An American Marxist's reflections on China's governance
Whenever I tell Chinese people that I am an American Marxist, their heads turn and a look of shock comes over them. I typically respond with, "How could I not be?"
It's a question I kept returning to while reading Xi Jinping: The Governance of China, because it gave language and direction to the struggles I had lived through and showed me what freedom can look like when it becomes a project rather than a slogan.
In the United States, millions of people in my own community suffer long hours, low wages, and a lack of health insurance — people who fork over most of their paycheck to pay rent, who live in massive debt, and whose children go hungry and can't get the care and education they need. This is not to mention the intensified state violence against those standing up for their rights, the violence of poverty against undocumented immigrants and Black people, and the colonial violence my country has perpetrated all over the world.
For me, it was unconscionable to see this and do nothing. I dropped out of my undergraduate studies to join a labor union. We went on strike, and we won pay raises, free childcare, and the best healthcare plan in the service industry.
What I learned from these experiences is that "political" is not a passive term. It doesn't just happen in boardrooms, parliaments, and offices — it's the struggle all around us, and it must be studied in a way that puts the people first. That's why I began to study dialectical materialism and came to see Marx, Lenin, Mao Zedong, Deng Xiaoping, and President Xi Jinping as pioneers in the unity of theory and practice.
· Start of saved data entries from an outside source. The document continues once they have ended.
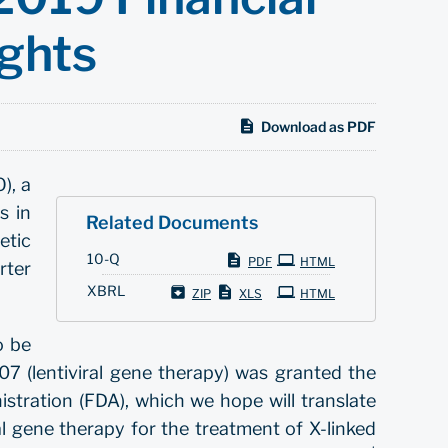
ights
Download as PDF
), a
s in
Related Documents
etic
Filing
10-Q
PDF
HTML
rter
XBRL
ZIP
XLS
HTML
o be
7 (lentiviral gene therapy) was granted the
ration (FDA), which we hope will translate
al gene therapy for the treatment of X-linked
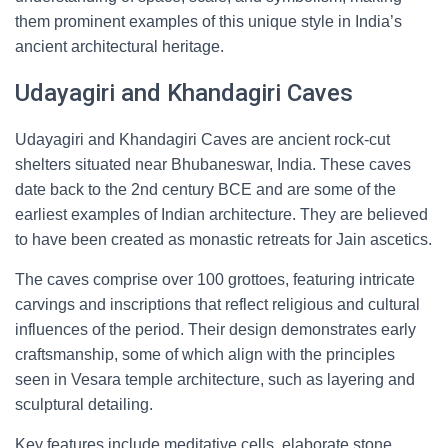
them prominent examples of this unique style in India’s
ancient architectural heritage.
Udayagiri and Khandagiri Caves
Udayagiri and Khandagiri Caves are ancient rock-cut
shelters situated near Bhubaneswar, India. These caves
date back to the 2nd century BCE and are some of the
earliest examples of Indian architecture. They are believed
to have been created as monastic retreats for Jain ascetics.
The caves comprise over 100 grottoes, featuring intricate
carvings and inscriptions that reflect religious and cultural
influences of the period. Their design demonstrates early
craftsmanship, some of which align with the principles
seen in Vesara temple architecture, such as layering and
sculptural detailing.
Key features include meditative cells, elaborate stone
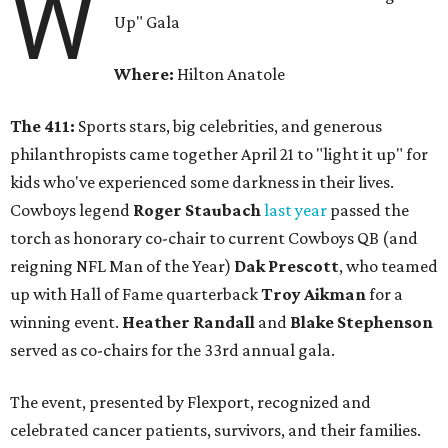
W
Up" Gala
Where:
Hilton Anatole
The 411:
Sports stars, big celebrities, and generous
philanthropists came together April 21 to "light it up" for
kids who've experienced some darkness in their lives.
Cowboys legend
Roger Staubach
last year
passed the
torch as honorary co-chair to current Cowboys QB (and
reigning NFL Man of the Year)
Dak Prescott
, who teamed
up with Hall of Fame quarterback
Troy Aikman
for a
winning event.
Heather Randall
and
Blake Stephenson
served as co-chairs for the 33rd annual gala.
The event, presented by Flexport, recognized and
celebrated cancer patients, survivors, and their families.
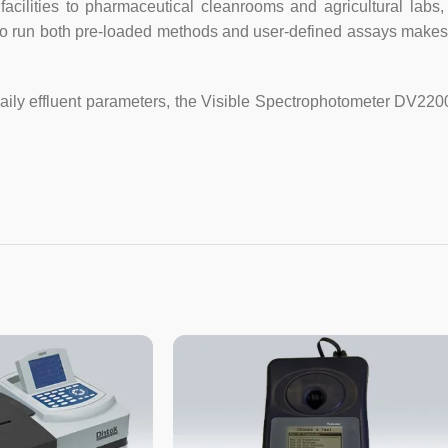
facilities to pharmaceutical cleanrooms and agricultural la
to run both pre-loaded methods and user-defined assays makes i
Light Source
Tungsten la
Detector
Silicon Phot
daily effluent parameters, the Visible Spectrophotometer DV220
Cuvette Holder
10mm manual
Output
RS232
Power
AC 220V/50
Shipping Size
520*450*3
Gross Weight
10kg
10mm glass
Standard
(UV), Power
Accessories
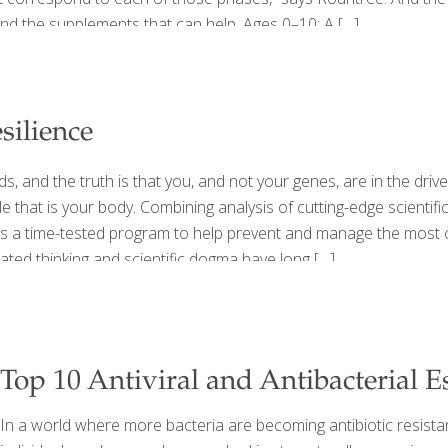
and the supplements that can help. Ages 0–10: A
[…]
silience
, and the truth is that you, and not your genes, are in the dri
 that is your body. Combining analysis of cutting-edge scientifi
rs a time-tested program to help prevent and manage the most 
ted thinking and scientific dogma have long
[…]
Top 10 Antiviral and Antibacterial Es
In a world where more bacteria are becoming antibiotic resista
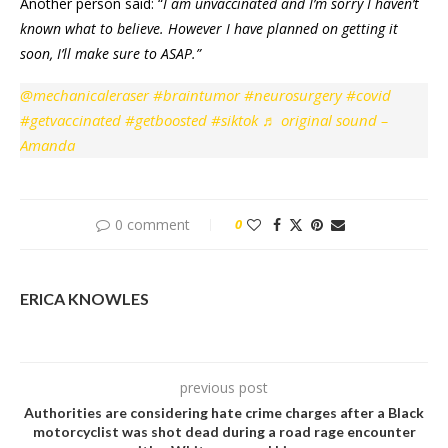
Another person said: “
I am unvaccinated and I’m sorry I haven’t
known what to believe.
However I have planned on getting it
soon, I’ll make sure to ASAP.”
@mechanicaleraser
#braintumor
#neurosurgery
#covid
#getvaccinated
#getboosted
#siktok
♬ original sound –
Amanda
0 comment
0
ERICA KNOWLES
previous post
Authorities are considering hate crime charges after a Black
motorcyclist was shot dead during a road rage encounter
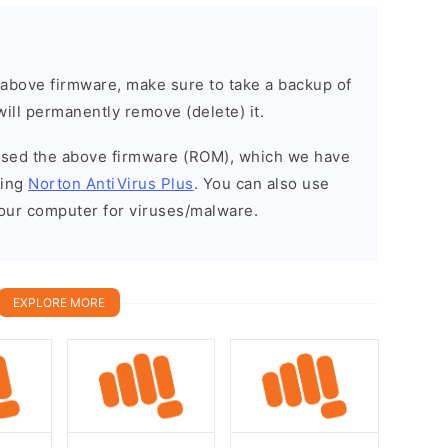
e above firmware, make sure to take a backup of
will permanently remove (delete) it.
eased the above firmware (ROM), which we have
sing
Norton AntiVirus Plus
. You can also use
your computer for viruses/malware.
EXPLORE MORE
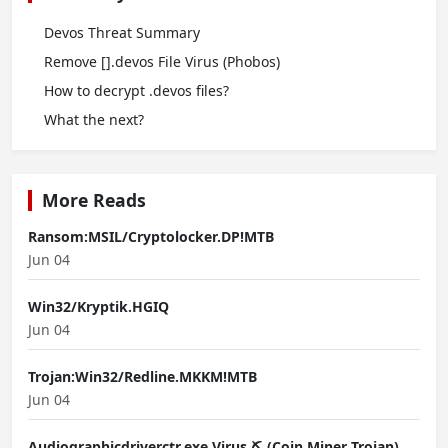
Devos Threat Summary
Remove [].devos File Virus (Phobos)
How to decrypt .devos files?
What the next?
More Reads
Ransom:MSIL/Cryptolocker.DP!MTB
Jun 04
Win32/Kryptik.HGIQ
Jun 04
Trojan:Win32/Redline.MKKM!MTB
Jun 04
Audiographicdriverctr.exe Virus ⛏️ (Coin Miner Trojan)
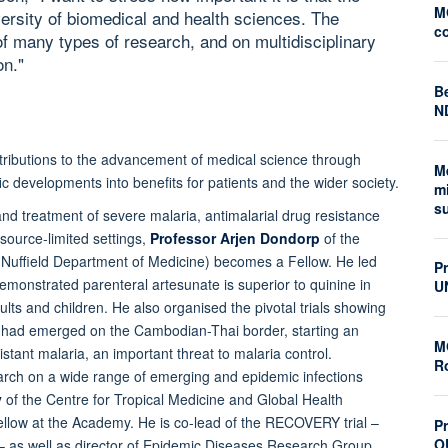
M
ersity of biomedical and health sciences. The
c
of many types of research, and on multidisciplinary
on."
Be
N
ntributions to the advancement of medical science through
M
ic developments into benefits for patients and the wider society.
mi
s
nd treatment of severe malaria, antimalarial drug resistance
source-limited settings,
Professor Arjen Dondorp
of the
 (Nuffield Department of Medicine) becomes a Fellow. He led
P
 demonstrated parenteral artesunate is superior to quinine in
U
lts and children. He also organised the pivotal trials showing
ia had emerged on the Cambodian-Thai border, starting an
M
tant malaria, an important threat to malaria control.
Ro
search on a wide range of emerging and epidemic infections
y
of the Centre for Tropical Medicine and Global Health
ellow at the Academy. He is co-lead of the RECOVERY trial –
Pr
O
s – as well as director of Epidemic Diseases Research Group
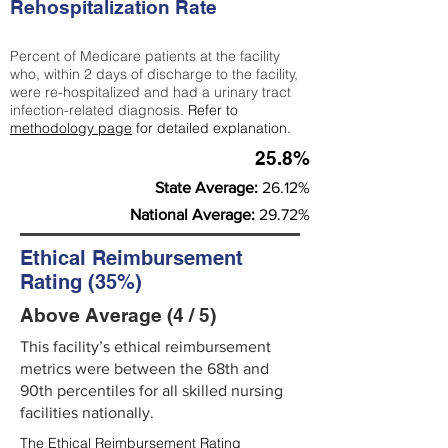
Rehospitalization Rate
Percent of Medicare patients at the facility
who, within 2 days of discharge to the facility,
were re-hospitalized and had a urinary tract
infection-related diagnosis.
Refer to
methodology page
for detailed explanation.
25.8%
State Average:
26.12%
National Average:
29.72%
Ethical Reimbursement
Rating (35%)
Above Average (4 / 5)
This facility’s ethical reimbursement
metrics were between the 68th and
90th percentiles for all skilled nursing
facilities nationally.
The Ethical Reimbursement Rating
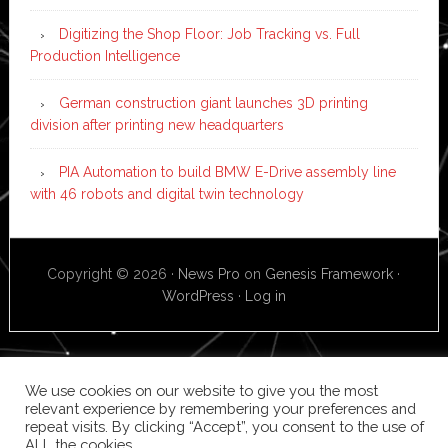
Digitizing the Shop Floor: Job Tracking vs. Full
Production Intelligence
German construction giant launches 3D printing
division after printing new headquarters
PIA Automation to build BMW E-Drive assembly line
with 46 robots and digital twin technology
Copyright © 2026 ·
News Pro
on
Genesis Framework
·
WordPress
·
Log in
We use cookies on our website to give you the most
relevant experience by remembering your preferences and
repeat visits. By clicking “Accept”, you consent to the use of
ALL the cookies.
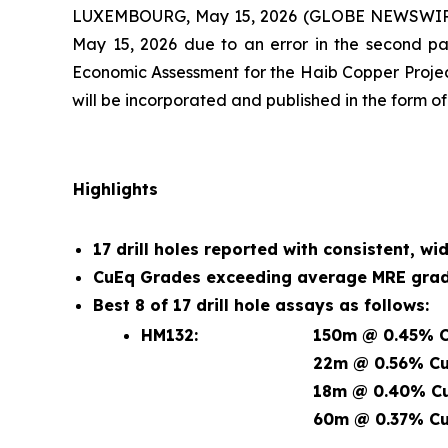
LUXEMBOURG, May 15, 2026 (GLOBE NEWSWIRE) -- 
May 15, 2026 due to an error in the second pa
Economic Assessment for the Haib Copper Projec
will be incorporated and published in the form o
Highlights
17 drill holes reported with consistent, wi
CuEq Grades exceeding average MRE grade
Best 8 of 17 drill hole assays as follows:
HM132:
150m @ 0.45% C
22m @ 0.56% Cu
18m @ 0.40% Cu
60m @ 0.37% Cu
That unity is not abstract — it is expressed in governance and can be seen in President Xi's six "musts" at all levels of society. In the US — the richest country in the world — I didn't see a single hospital organized for health rather than profit, a housing complex not used for speculation, or a national official concerned with anything but donors and re-election. Here in China, everything is the opposite. The people here — unlike Black and other impoverished communities in the US — do not fear the police; instead, the police are core to the community and to conflict resolution. At work, people have power, and financial security is guaranteed. City and village committees do not bend, deregulate, and impoverish their people to meet the needs of investors. Instead, they own and lease land for jobs and economic development. As a result, you get a country whose people are prosperous, whose cities are beautiful, and whose successive generations live better than the last, with a government that has a harmonious relationship with its people.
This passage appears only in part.